SOURCE INFORMATION START

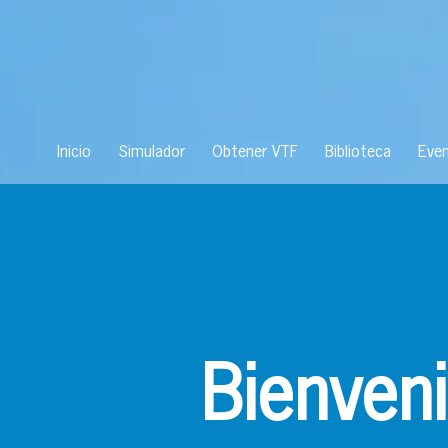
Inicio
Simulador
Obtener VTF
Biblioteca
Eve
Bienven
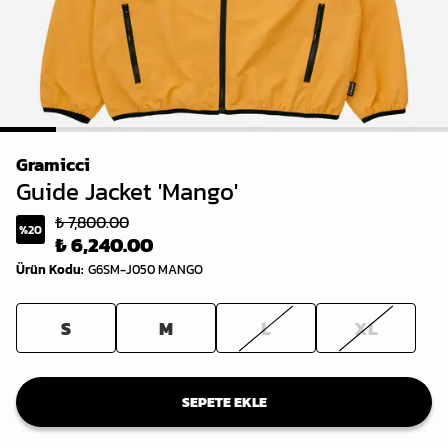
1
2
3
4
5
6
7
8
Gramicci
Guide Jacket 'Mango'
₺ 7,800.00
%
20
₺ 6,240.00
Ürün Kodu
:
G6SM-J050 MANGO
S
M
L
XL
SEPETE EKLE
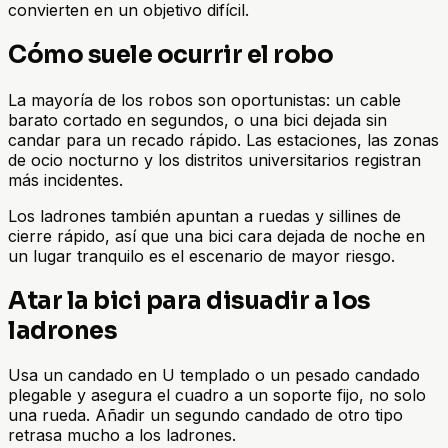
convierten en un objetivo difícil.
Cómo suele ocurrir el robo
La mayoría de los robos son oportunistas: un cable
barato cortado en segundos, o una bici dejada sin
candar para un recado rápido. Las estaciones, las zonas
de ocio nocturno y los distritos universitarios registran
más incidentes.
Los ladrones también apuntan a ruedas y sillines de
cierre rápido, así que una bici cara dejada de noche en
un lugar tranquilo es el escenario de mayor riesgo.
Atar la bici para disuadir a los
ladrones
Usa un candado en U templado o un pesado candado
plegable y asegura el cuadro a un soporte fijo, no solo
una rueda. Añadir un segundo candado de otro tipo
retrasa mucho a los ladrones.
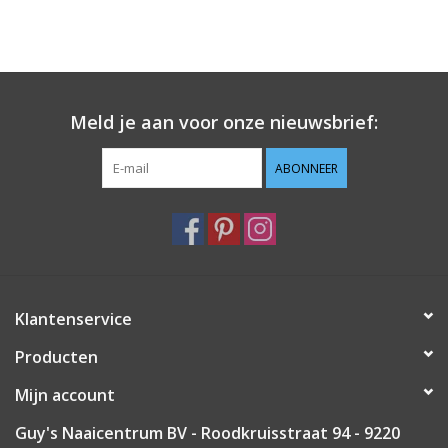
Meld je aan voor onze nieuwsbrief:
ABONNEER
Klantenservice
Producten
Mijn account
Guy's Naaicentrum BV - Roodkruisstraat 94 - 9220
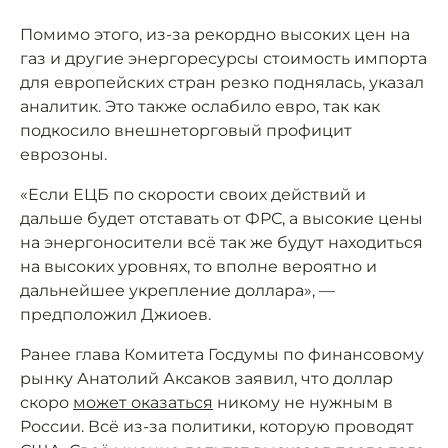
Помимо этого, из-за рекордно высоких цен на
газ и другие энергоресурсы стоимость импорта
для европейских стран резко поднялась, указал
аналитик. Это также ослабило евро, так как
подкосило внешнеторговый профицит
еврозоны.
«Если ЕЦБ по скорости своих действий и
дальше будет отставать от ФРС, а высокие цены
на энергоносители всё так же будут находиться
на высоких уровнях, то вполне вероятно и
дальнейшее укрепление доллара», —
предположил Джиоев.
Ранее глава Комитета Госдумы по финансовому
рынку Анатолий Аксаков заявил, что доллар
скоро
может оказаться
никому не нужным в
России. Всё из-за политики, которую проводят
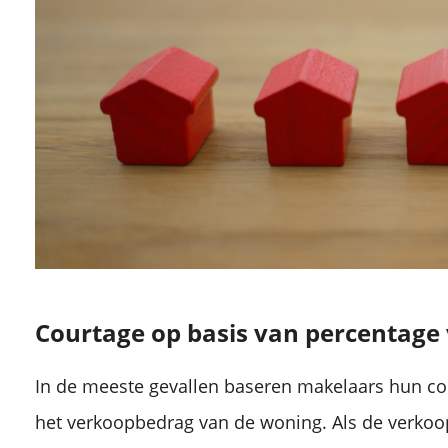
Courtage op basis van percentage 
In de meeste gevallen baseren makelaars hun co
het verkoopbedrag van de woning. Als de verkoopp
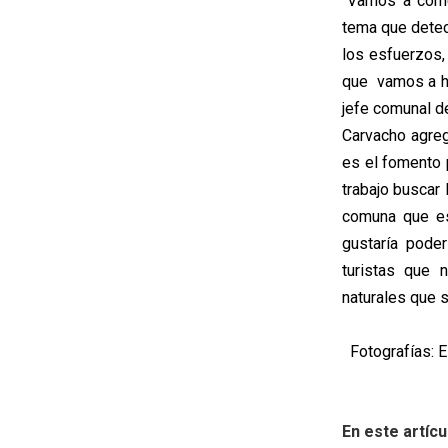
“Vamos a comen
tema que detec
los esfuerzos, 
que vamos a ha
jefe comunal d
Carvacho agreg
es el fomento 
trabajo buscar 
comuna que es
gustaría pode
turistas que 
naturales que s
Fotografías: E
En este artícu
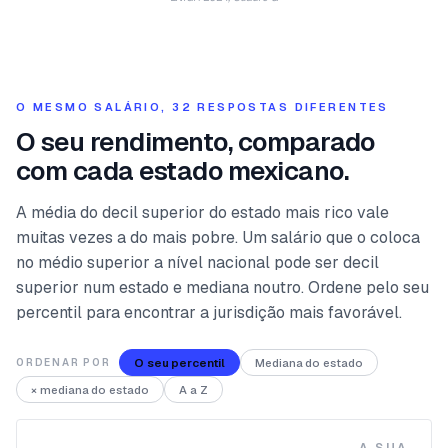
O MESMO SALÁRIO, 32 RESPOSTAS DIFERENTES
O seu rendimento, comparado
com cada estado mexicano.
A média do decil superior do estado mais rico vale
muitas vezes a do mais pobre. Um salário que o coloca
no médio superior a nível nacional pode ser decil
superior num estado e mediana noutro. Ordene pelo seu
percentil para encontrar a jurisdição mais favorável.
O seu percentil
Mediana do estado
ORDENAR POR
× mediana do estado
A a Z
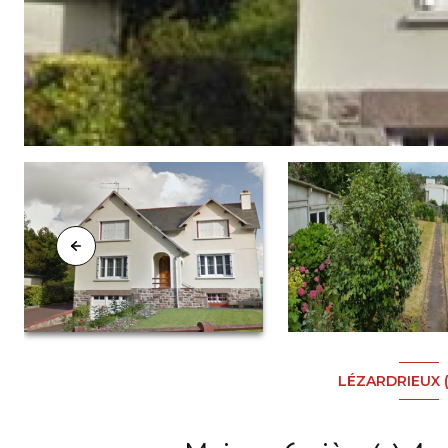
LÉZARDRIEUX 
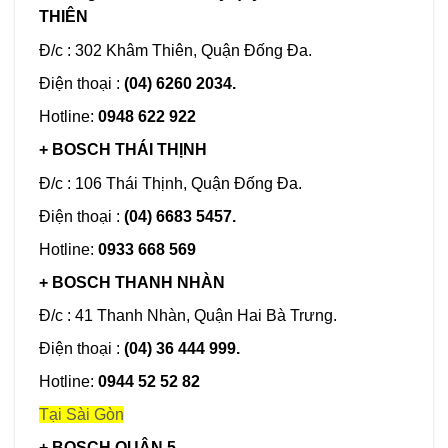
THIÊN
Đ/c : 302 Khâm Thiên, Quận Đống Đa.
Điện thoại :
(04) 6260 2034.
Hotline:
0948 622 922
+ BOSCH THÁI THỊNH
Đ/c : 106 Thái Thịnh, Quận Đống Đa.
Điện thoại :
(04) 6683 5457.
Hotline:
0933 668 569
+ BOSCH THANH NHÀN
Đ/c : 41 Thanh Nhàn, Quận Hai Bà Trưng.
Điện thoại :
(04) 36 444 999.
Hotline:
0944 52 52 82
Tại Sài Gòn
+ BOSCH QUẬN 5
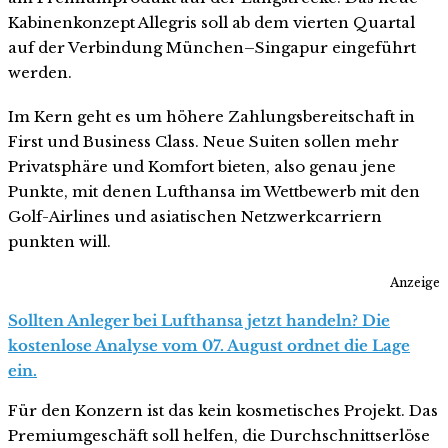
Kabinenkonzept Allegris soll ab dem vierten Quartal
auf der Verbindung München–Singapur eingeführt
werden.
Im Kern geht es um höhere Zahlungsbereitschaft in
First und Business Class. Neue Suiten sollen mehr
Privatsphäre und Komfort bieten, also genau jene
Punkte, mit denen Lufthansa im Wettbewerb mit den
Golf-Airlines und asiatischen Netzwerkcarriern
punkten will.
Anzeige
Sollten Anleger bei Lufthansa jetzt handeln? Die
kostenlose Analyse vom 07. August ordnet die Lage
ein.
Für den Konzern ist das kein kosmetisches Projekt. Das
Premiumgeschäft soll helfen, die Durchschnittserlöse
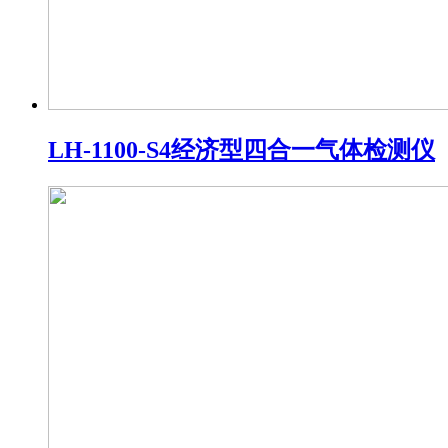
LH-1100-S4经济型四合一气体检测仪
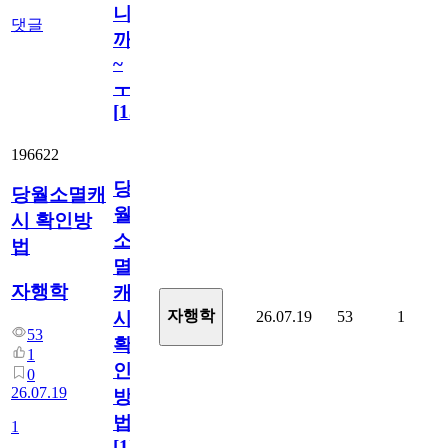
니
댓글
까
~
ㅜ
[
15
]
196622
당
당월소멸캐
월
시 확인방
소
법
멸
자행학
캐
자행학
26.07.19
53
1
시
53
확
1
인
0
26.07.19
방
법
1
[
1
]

SOURCE INFORMATION END

# [ABOUT THIS TASK]
Copy out the lines of the recorded data from the line holding "LÉZARDRIEUX" through the line holding "BOSCH QUẬN 5", both included, leaving the pictures out.

# [REPLY TO THE TASK]
LÉZARDRIEUX 
THIÊN
Đ/c : 302 Khâm Thiên, Quận Đống Đa.
Điện thoại :
(04) 6260 2034.
Hotline:
0948 622 922
+ BOSCH THÁI THỊNH
Đ/c : 106 Thái Thịnh, Quận Đống Đa.
Điện thoại :
(04) 6683 5457.
Hotline:
0933 668 569
+ BOSCH THANH NHÀN
Đ/c : 41 Thanh Nhàn, Quận Hai Bà Trưng.
Điện thoại :
(04) 36 444 999.
Hotline:
0944 52 52 82
Tại Sài Gòn
+ BOSCH QUẬN 5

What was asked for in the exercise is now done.